_Exercise instructions_
The blog post below is about the last launch of the Shuttle Endeavour. List every commenter name shown above a comment in that post.

Dream of Endeavour

By Phil Plait | May 17, 2011 12:48 pm

When the Shuttle Endeavour launched yesterday at 08:56 EDT from Kennedy Space Center, I was somewhere over the Atlantic Ocean flying home. Had I been a few hundred kilometers farther south I might have spotted it, assuming I was awake and on the left side of the plane. But some things are hard to plan.

Happily, photographer Trey Ratcliff thought ahead a bit more than I did, and took this astonishing picture of Endeavour roaring into the sky for the last time:

Sigh. So lovely! And so dreamlike… but that’s because he shot several photos and combined them using High Dynamic Range (HDR) processing. In a nutshell, you take three exposures. In one, you set the exposures and other settings for the dim parts of the scene, in another you expose for the brighter parts, and in a third you take the medium road. Combining them leads to this other-worldly, ethereal picture quality. [Update: as Trey himself notes in the comments below, this particular shot was not multiple-frame HDR, but shot as a single image. I assumed it was multiple shot HDR because a) he’s written tutorials about it and 2) it really looked like it to me! Mea culpa.]

I love how the Shuttle’s flame lights up the clouds, and the trail of smoke draws your eye from the bottom of the frame right into the spot where the cloud is afire. In my mind the mushroom-cloud symbolism is strong, but not on purpose and there’s no real obvious metaphoric connection. Funny though.

Trey’s other images are equally amazing and well worth your time perusing, too. You should also check out the pictures taken by Stefanie Gordon, who did happen to have a view from an airplane, and who tweeted her shots. They’re really cool!

Image credit: Trey Ratcliff (used under Creative Commons licensing). Tip o’ the lens cap to my pal Lila Mae (warning: she swears a lot and is generally saucy).

CATEGORIZED UNDER: Cool stuff, NASA, Pretty pictures

Comments (30)

  1. Kevin Baird

    These prove that even the cloud-covered launches are amazing. Here’s a unique view of the plume’s shadow on the thin cloud layer which, alongside Stefanie’s image, gives an interesting above-and-below perspective.

  2. Utakata

    For a moment there I thought I was looking at a very skinny active volcano. O.O

  3. This one comes from a single RAW file, actually… You can make HDR photos without needing multiple source images. I have it all there in the HDR tutorial at stuckincustoms.com/HDR-tutorial

  4. There’s also an incredible video doing the rounds on Twitter of this very same angle and the sight Endeavour makes as it breaches the cloud cover is beautiful: http://t.co/jY9eoRk

  5. It looks like that shot of Minas Morgul, except that it doesn’t look fake!

  6. Tuttle

    And I shall ride into heaven upon a pillar of fire.

  7. Michael Caligiuri

    This is a great shot as well. http://Twitpic.com/4yg4ur

  8. Has anybody seen this yet? Truly far out, methinks.


  9. Joel

    At the bottom of all of this is Natalie Portman, crashing her car into a very bewildered Norse God.

  10. Messier Tidy Upper

    Superluminous image. Thanks BA – & hope you had a great trip. :-)

    Over the years the Space Shuttles sure have provided us with some wonderful moments and beautiful, surprising and glorious images.

    Such as this one :


    & this one :


    and this one :


    To mention just three. :-)

_Raw records_
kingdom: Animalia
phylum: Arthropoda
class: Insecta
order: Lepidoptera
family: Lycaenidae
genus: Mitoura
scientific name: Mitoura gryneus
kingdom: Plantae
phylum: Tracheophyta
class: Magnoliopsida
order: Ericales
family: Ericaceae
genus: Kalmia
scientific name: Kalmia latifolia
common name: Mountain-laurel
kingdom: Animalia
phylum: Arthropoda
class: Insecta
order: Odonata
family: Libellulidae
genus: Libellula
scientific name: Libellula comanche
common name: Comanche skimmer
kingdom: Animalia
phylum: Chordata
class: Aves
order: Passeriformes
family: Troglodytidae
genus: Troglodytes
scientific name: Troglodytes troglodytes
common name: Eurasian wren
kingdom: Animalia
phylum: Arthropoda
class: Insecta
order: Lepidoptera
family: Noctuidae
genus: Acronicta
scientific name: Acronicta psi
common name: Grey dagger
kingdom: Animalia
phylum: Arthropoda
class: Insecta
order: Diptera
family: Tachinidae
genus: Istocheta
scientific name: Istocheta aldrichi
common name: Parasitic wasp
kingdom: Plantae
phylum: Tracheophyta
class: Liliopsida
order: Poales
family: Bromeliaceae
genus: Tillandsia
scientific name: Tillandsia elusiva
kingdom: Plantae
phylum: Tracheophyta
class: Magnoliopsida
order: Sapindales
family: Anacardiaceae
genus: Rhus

_Exercise solution_
Kevin Baird
Utakata
Tuttle
Michael Caligiuri
Joel
Messier Tidy Upper